Question

Two long parallel conductors $S_1$ and $S_2$ are separated by a distance $10$ cm and carrying currents of $4$ A and $2$ A respectively. The conductors are placed along x-axis in X–Y plane. There is a point P located between the conductors (as shown in figure). A charge particle of $3π$ coulomb is passing through the point P with velocity $\overrightarrow v=(2\hat i+3\hat j)$ m/s; where $\hat i$ and $\hat j$ represents unit vector along x & y axis respectively.

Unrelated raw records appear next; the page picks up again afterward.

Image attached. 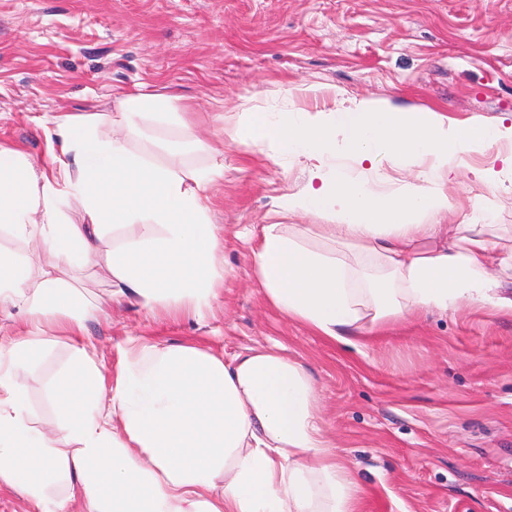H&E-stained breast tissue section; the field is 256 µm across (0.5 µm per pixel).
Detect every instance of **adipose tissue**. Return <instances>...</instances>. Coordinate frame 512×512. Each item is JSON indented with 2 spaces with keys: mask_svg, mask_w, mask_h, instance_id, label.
<instances>
[{
  "mask_svg": "<svg viewBox=\"0 0 512 512\" xmlns=\"http://www.w3.org/2000/svg\"><path fill=\"white\" fill-rule=\"evenodd\" d=\"M179 120L166 96L138 94L59 121L48 167L0 144V233L87 265L109 230L138 227L108 253L118 289L151 312L210 308L224 258L207 199L224 170H185L130 146L146 122ZM102 125L110 138L98 137ZM233 138L309 164L306 187L277 203L292 223L250 231L256 281L288 318L357 349L417 313L490 303L512 313V298L491 295L487 225L438 221L463 156L497 143L512 165V126L350 97L315 116L241 112ZM352 165L369 172L352 176ZM393 170L409 176L406 190H384ZM72 200L78 224L63 212ZM2 296L24 307L27 329L0 344V488L39 512H360L362 486L323 428L314 382L278 347L227 360L131 336L109 383L96 345L80 339L94 305L58 266L35 275L0 247ZM52 330L73 352L49 393L56 424L42 430L15 366L38 358Z\"/></svg>",
  "mask_w": 512,
  "mask_h": 512,
  "instance_id": "1",
  "label": "adipose tissue"
}]
</instances>
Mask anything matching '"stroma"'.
Listing matches in <instances>:
<instances>
[{"label":"stroma","mask_w":512,"mask_h":512,"mask_svg":"<svg viewBox=\"0 0 512 512\" xmlns=\"http://www.w3.org/2000/svg\"><path fill=\"white\" fill-rule=\"evenodd\" d=\"M162 93L190 105L207 146L184 147L174 126L150 125L159 161L223 167L210 192L222 228L224 286L203 314L145 313L115 297L105 258L59 264L101 304L84 335L113 376L126 337L200 343L232 358L279 344L311 374L337 454L364 487L363 512H512V315L491 308L433 313L350 352L272 307L254 284L244 228L273 224L276 199L303 189L305 163L276 165L264 146L231 138L242 109L284 101L317 111L355 96L434 110L456 123L512 125V0H0V143L50 162L56 119L112 111ZM494 145L466 157L448 185V221L473 220L489 193L494 266L512 293V169ZM62 339L19 366L32 426L47 428Z\"/></svg>","instance_id":"stroma-1"}]
</instances>
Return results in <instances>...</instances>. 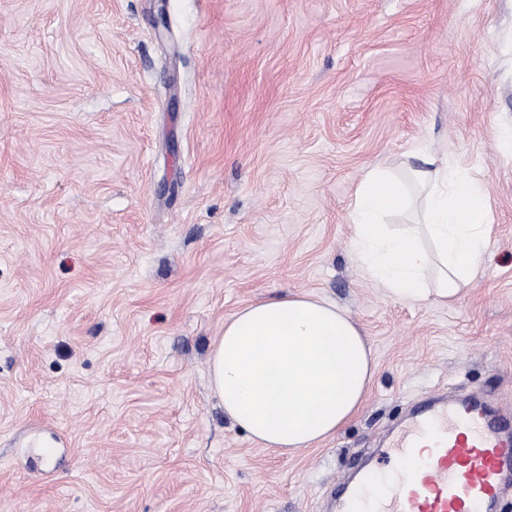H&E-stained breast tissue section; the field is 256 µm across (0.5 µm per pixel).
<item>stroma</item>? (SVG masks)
I'll return each instance as SVG.
<instances>
[{
  "mask_svg": "<svg viewBox=\"0 0 512 512\" xmlns=\"http://www.w3.org/2000/svg\"><path fill=\"white\" fill-rule=\"evenodd\" d=\"M512 0H0V512H342L412 406L512 424ZM422 148L486 187L495 233L451 304L350 257L351 195ZM303 292L376 375L290 456L224 416L209 357Z\"/></svg>",
  "mask_w": 512,
  "mask_h": 512,
  "instance_id": "35a3bbf8",
  "label": "stroma"
}]
</instances>
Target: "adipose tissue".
Instances as JSON below:
<instances>
[{"instance_id":"ef3b65f1","label":"adipose tissue","mask_w":512,"mask_h":512,"mask_svg":"<svg viewBox=\"0 0 512 512\" xmlns=\"http://www.w3.org/2000/svg\"><path fill=\"white\" fill-rule=\"evenodd\" d=\"M428 194L422 221L384 224L404 209L409 185ZM351 251L363 275L389 296L453 302L492 231L482 183L425 155L411 182L370 171L348 206ZM210 381L225 416L259 446L296 455L331 438L363 407L375 376L372 348L334 304L289 293L239 309L213 345Z\"/></svg>"}]
</instances>
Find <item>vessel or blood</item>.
<instances>
[{
  "label": "vessel or blood",
  "instance_id": "obj_1",
  "mask_svg": "<svg viewBox=\"0 0 512 512\" xmlns=\"http://www.w3.org/2000/svg\"><path fill=\"white\" fill-rule=\"evenodd\" d=\"M384 456L395 468L373 466L344 487L343 512H496L512 434L474 400H451L421 409Z\"/></svg>",
  "mask_w": 512,
  "mask_h": 512
}]
</instances>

The force acting on the charge particle is $4π×10^{−5}(−x\hat i+2\hat j)N$. The value of x is:

• A. 2
• B. 1
• C. 3
• D. -3

Answer 1

Answer: (C)

3

Answer 2

Field at P is

=$\bigg(\frac{µ_0×i_1}{2πr_1}–\frac{µ_0i_2}{2πr_2}\bigg)\bigg(−\hat k\bigg)$

=$−\bigg(\frac{µ_04}{2π×0.04}−\frac{µ_0×2}{2π×0.06}\bigg)\hat k=–\frac{µ_0×200}{6π}\hat k$

Therefore, the force

$\overrightarrow F=\overrightarrow {qv} ×\overrightarrow B$

= $3π(2\hat i+3\hat j)×\bigg(−\bigg(\frac{µ_0×200}{6π}\bigg)\hat k\bigg)$

=$3π\bigg(\frac{200µ_0}{3π\hat j}−\frac{100µ_0}{π}\hat i)$

= $200µ_0\hat j–300µ_0\hat i$

= $4π×10^{−5}(2\hat j–3\hat i)$

$Hence,$ $x = 3$